[Records shown]

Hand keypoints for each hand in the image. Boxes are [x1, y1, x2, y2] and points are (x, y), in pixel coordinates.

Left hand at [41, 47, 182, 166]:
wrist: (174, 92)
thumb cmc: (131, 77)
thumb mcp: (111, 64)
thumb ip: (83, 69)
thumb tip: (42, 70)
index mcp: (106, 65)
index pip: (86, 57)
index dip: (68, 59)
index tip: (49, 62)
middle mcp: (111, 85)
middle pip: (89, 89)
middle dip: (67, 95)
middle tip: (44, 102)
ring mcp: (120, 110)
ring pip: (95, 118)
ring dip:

[/Records shown]
[Records shown]

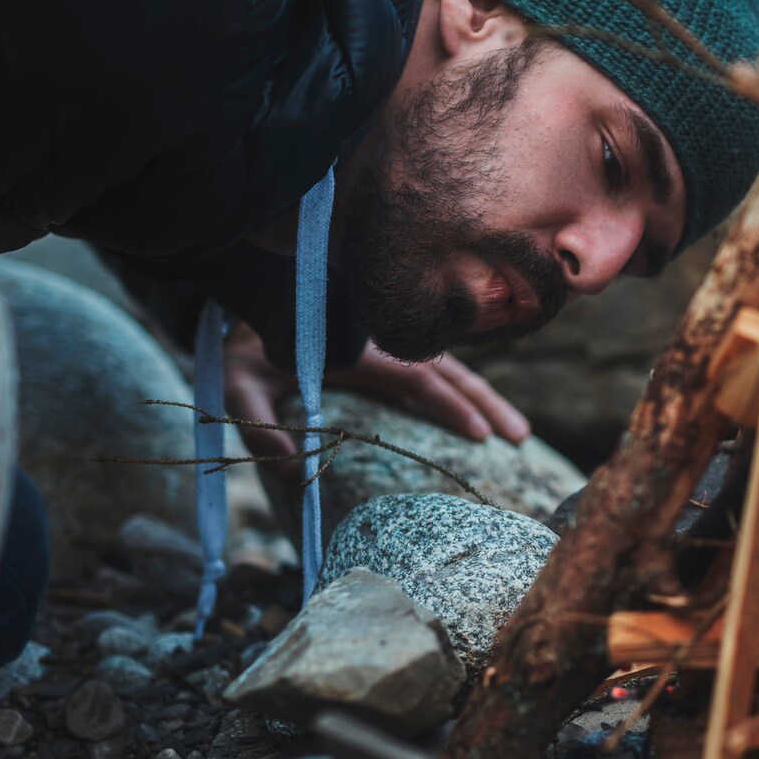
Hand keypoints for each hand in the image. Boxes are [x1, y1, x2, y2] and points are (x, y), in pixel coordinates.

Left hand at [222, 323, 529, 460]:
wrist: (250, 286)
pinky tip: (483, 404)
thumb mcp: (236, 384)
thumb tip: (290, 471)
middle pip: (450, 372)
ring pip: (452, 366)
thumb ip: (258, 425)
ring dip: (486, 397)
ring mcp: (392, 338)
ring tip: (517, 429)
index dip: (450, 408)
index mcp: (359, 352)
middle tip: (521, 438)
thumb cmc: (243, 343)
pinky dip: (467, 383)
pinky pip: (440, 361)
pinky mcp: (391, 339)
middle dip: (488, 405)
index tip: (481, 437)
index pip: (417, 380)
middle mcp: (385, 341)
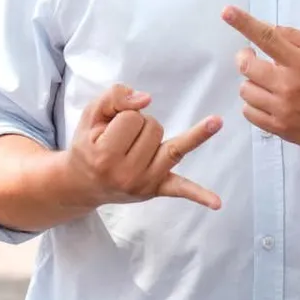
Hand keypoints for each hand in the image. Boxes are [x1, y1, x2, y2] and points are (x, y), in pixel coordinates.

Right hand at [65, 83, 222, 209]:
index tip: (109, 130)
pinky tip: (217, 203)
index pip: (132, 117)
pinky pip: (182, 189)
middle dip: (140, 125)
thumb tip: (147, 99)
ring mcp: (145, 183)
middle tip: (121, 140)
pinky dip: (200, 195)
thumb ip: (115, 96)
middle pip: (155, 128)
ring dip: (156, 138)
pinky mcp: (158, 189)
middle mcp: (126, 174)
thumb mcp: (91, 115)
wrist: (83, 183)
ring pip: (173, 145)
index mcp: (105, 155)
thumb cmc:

[/Records shown]
[Records shown]

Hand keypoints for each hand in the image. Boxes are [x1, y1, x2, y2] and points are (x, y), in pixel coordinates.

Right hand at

[/Records shown]

→ **Exercise**: Starting at the line that has "thumb ip: (258, 425)" in the records above, restate word for word every line until the one that has "middle mcp: (385, 341)", and include that one as well.

→ **Result**:
thumb ip: (258, 425)
ring dip: (486, 397)
ring mcp: (392, 338)
ring tip: (517, 429)
index dip: (450, 408)
index mcp: (359, 352)
middle tip: (521, 438)
thumb cmc: (243, 343)
pinky dip: (467, 383)
pinky pip: (440, 361)
pinky mcp: (391, 339)
middle dip: (488, 405)
index tip: (481, 437)
index pip: (417, 380)
middle mcp: (385, 341)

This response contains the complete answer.